EIT InnoEnergy: Pioneering change and diversity in the energy sector
As an innovator in the energy field, EIT InnoEnergy aims to encourage more evolution, solutions and diversity within the industry.
As a pioneer of sustainability, EIT InnoEnergy focuses its operations on providing support through innovation, entrepreneurship and education. “Our mission is to be the gene of innovation and entrepreneurship in sustainable energy,” states Elena Bou, Director of Innovation, who has been part of the firm since its origins in Eindhoven. “InnoEnergy was founded to contribute to the energy transition and to help solve Europe’s energy challenges – anything that we do should help to reduce the cost of energy, reduce greenhouse emissions and secure the energy supply.”
Dubbing itself as the ‘innovation engine for sustainable energy across Europe’, the organisation operates three business lines in order to reach these goals – education, collaborative innovation and startup creation. Under its education pillar, the firm supports Master’s and PHD degrees which focus on technology, engineering, innovation, and entrepreneurship. “These programmes are a game-changer and enable young people with different mindsets to work in traditional energy companies whilst offering something new to them,” notes Bou.
To promote collaborative innovation, the company brings together different organisations from the industry, including researchers and startups, enabling them to launch solutions onto the market. Finally, under its three business lines, Bou outlines how InnoEnergy supports startups within the industry “from the very beginning until the moment that they are really a sustainable company.” As a member of the executive board and Innovation Director, it is Bou’s responsibility to manage these business lines. On top of this, she also helps to define the company’s defining strategy and monitors its implementation across the company’s global portfolio.

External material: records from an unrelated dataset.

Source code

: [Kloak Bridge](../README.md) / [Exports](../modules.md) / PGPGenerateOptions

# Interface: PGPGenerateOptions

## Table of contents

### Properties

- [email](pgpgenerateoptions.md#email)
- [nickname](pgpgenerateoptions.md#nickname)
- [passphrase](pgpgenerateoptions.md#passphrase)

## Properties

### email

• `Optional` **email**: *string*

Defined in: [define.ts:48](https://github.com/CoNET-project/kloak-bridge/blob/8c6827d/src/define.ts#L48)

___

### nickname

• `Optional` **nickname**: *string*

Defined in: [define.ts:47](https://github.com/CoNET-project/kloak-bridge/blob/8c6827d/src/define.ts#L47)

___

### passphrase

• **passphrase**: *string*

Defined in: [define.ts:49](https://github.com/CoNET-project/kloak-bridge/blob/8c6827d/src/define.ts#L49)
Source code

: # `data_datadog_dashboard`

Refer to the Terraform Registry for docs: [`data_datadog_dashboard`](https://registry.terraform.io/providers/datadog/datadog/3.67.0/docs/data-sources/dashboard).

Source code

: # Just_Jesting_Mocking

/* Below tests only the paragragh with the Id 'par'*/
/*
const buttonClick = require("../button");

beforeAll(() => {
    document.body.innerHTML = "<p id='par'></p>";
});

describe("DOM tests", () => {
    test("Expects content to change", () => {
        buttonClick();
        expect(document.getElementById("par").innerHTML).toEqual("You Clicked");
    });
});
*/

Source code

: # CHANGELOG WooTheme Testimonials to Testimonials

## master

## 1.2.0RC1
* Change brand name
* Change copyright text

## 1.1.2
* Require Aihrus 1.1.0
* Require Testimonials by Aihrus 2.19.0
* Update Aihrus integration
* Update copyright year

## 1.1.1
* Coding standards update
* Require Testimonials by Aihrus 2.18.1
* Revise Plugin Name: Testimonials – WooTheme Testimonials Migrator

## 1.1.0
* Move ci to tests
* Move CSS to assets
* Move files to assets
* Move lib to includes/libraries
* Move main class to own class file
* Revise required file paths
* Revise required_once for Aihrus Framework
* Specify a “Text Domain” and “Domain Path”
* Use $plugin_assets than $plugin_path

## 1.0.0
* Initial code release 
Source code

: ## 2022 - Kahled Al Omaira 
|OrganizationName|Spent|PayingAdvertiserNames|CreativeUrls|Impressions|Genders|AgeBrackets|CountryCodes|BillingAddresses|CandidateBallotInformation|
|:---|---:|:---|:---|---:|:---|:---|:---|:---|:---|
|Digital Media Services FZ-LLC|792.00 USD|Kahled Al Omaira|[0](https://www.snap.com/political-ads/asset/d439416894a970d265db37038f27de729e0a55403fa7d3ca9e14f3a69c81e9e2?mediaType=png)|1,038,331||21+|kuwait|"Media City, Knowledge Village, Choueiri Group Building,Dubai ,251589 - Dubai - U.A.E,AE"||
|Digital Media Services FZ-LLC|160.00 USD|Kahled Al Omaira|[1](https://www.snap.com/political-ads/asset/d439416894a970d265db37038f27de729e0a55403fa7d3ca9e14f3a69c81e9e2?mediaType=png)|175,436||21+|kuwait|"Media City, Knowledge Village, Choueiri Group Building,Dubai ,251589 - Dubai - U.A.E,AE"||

For the team, solutions are more important than technology, which can be seen in InnoEnergy’s balanced portfolio: today, more than 230 companies that have received investment from the business. Despite current trends to prioritise digital transformation, InnoEnergy are not channelling their funding towards one marketable technology. The firm is aiming to invest in a variety of businesses which offer a range of solutions across the energy spectrum. “There are many people that are really in love with technology, and will focus spending on it. For us, it’s more unique – we are not betting on one single solution. There is no one proven ballot that sorts all the world’s sustainability problems. That in general is our philosophy, and you can see it in our portfolio,” says Bou.
To drive sustainability, the firm is also striving to ensure women receive the same opportunities as men, both within the energy market and its own business. This is something Bou feels very passionately about: “Where do women sit within the energy transitions? The same place as men. It’s not a question of gender, it’s a question of the individual and their skills. At the end of the day, despite all the technology innovations, we are impacting people’s lives and it’s important that the right people are doing so.”
Bou also highlights the importance of getting women into the energy industry in the first place. “It is believed there are less women working within the energy industry as fewer women are engineers. If those working in the social sciences, of which there are more women, could also be a part of the energy transition, this would help fix that problem,” adds Bou. She has noticed more awareness regarding the gender gap, but real change is taking longer than expected. For example, in 2008, despite women accounting for around 50% of the population, female entrepreneurs in Europe sat at about 30%, with even fewer in the sustainable energy sector at approximately 7%. By 2012, the sustainable energy figure hit 11%. For InnoEnergy, around 13% of its supported startups have female founders. “If we consider that in Europe more than 40% of employees are female but between 5% and 6% occupy senior position, then it is clear that we are making progress but the trend is moving very slowly,” she claims.
Bou argues that younger women need to see established and mature women holding senior positions so that they can act as role models. “By seeing women in relevant positions in the energy industry, young women will finally be more prospered and motivated,” she says. InnoEnergy is focusing on how to help motivate women into the industry. The firm used to screen for entrepreneurial competencies of startups applying for its programme: “We have the preliminary findings that show there are no major differences between male and female entrepreneurs. This is something very relevant, as it demonstrates they are not equipped with different competencies.”
The firm’s moto of ‘Knowledge, Innovation, Community’ reflects its stance on gender inequality within the energy industry. As an innovator within the field, the company aims to enable more sustainable advancements in the energy market – including new solutions, more women in management positions, and new businesses joining the industry.